## EXERCISE PROMPT
Each entry in the listing must be set down again word for word.

## EXTRACTED RECORDS
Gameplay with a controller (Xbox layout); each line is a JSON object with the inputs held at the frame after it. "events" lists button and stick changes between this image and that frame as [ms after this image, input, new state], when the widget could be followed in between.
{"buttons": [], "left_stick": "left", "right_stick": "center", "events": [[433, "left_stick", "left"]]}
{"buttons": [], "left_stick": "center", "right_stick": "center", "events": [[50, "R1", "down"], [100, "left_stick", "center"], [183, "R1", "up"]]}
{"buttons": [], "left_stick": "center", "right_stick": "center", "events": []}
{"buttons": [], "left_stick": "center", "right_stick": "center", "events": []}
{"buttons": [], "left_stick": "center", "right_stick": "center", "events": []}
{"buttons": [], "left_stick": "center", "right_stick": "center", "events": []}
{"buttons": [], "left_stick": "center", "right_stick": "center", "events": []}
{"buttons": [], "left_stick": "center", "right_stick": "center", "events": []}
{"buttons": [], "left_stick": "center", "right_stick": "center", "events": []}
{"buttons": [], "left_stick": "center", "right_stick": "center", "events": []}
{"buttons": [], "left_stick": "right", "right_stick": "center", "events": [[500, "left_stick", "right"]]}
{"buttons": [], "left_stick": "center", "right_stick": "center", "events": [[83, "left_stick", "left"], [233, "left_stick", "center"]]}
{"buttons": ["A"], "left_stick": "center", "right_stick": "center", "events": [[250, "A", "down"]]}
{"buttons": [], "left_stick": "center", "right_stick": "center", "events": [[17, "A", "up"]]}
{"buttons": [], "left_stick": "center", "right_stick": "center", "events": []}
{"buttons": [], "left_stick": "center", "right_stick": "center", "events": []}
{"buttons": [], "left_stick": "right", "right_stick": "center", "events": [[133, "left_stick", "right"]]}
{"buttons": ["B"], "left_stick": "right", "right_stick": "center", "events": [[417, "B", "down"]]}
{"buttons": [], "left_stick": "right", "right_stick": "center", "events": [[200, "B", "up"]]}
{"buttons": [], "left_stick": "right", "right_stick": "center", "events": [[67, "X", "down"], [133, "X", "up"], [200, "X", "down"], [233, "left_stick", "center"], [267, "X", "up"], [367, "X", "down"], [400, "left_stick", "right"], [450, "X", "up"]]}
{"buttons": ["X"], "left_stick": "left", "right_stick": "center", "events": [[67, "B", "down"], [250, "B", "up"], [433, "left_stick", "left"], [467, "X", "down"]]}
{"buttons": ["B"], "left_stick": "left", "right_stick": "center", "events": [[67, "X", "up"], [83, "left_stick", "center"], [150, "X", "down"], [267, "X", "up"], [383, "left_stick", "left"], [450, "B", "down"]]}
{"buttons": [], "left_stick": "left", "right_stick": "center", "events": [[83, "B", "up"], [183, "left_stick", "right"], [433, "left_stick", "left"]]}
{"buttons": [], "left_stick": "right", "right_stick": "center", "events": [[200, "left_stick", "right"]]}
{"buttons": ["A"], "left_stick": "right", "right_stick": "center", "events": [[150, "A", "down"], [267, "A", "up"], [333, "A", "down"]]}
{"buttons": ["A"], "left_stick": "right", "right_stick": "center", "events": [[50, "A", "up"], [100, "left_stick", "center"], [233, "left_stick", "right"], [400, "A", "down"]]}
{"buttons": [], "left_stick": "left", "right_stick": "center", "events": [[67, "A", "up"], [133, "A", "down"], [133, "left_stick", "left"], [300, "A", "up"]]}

## TASK ANSWER
Gameplay with a controller (Xbox layout); each line is a JSON object with the inputs held at the frame after it. "events" lists button and stick changes between this image and that frame as [ms after this image, input, new state], when the widget could be followed in between.
{"buttons": [], "left_stick": "left", "right_stick": "center", "events": [[433, "left_stick", "left"]]}
{"buttons": [], "left_stick": "center", "right_stick": "center", "events": [[50, "R1", "down"], [100, "left_stick", "center"], [183, "R1", "up"]]}
{"buttons": [], "left_stick": "center", "right_stick": "center", "events": []}
{"buttons": [], "left_stick": "center", "right_stick": "center", "events": []}
{"buttons": [], "left_stick": "center", "right_stick": "center", "events": []}
{"buttons": [], "left_stick": "center", "right_stick": "center", "events": []}
{"buttons": [], "left_stick": "center", "right_stick": "center", "events": []}
{"buttons": [], "left_stick": "center", "right_stick": "center", "events": []}
{"buttons": [], "left_stick": "center", "right_stick": "center", "events": []}
{"buttons": [], "left_stick": "center", "right_stick": "center", "events": []}
{"buttons": [], "left_stick": "right", "right_stick": "center", "events": [[500, "left_stick", "right"]]}
{"buttons": [], "left_stick": "center", "right_stick": "center", "events": [[83, "left_stick", "left"], [233, "left_stick", "center"]]}
{"buttons": ["A"], "left_stick": "center", "right_stick": "center", "events": [[250, "A", "down"]]}
{"buttons": [], "left_stick": "center", "right_stick": "center", "events": [[17, "A", "up"]]}
{"buttons": [], "left_stick": "center", "right_stick": "center", "events": []}
{"buttons": [], "left_stick": "center", "right_stick": "center", "events": []}
{"buttons": [], "left_stick": "right", "right_stick": "center", "events": [[133, "left_stick", "right"]]}
{"buttons": ["B"], "left_stick": "right", "right_stick": "center", "events": [[417, "B", "down"]]}
{"buttons": [], "left_stick": "right", "right_stick": "center", "events": [[200, "B", "up"]]}
{"buttons": [], "left_stick": "right", "right_stick": "center", "events": [[67, "X", "down"], [133, "X", "up"], [200, "X", "down"], [233, "left_stick", "center"], [267, "X", "up"], [367, "X", "down"], [400, "left_stick", "right"], [450, "X", "up"]]}
{"buttons": ["X"], "left_stick": "left", "right_stick": "center", "events": [[67, "B", "down"], [250, "B", "up"], [433, "left_stick", "left"], [467, "X", "down"]]}
{"buttons": ["B"], "left_stick": "left", "right_stick": "center", "events": [[67, "X", "up"], [83, "left_stick", "center"], [150, "X", "down"], [267, "X", "up"], [383, "left_stick", "left"], [450, "B", "down"]]}
{"buttons": [], "left_stick": "left", "right_stick": "center", "events": [[83, "B", "up"], [183, "left_stick", "right"], [433, "left_stick", "left"]]}
{"buttons": [], "left_stick": "right", "right_stick": "center", "events": [[200, "left_stick", "right"]]}
{"buttons": ["A"], "left_stick": "right", "right_stick": "center", "events": [[150, "A", "down"], [267, "A", "up"], [333, "A", "down"]]}
{"buttons": ["A"], "left_stick": "right", "right_stick": "center", "events": [[50, "A", "up"], [100, "left_stick", "center"], [233, "left_stick", "right"], [400, "A", "down"]]}
{"buttons": [], "left_stick": "left", "right_stick": "center", "events": [[67, "A", "up"], [133, "A", "down"], [133, "left_stick", "left"], [300, "A", "up"]]}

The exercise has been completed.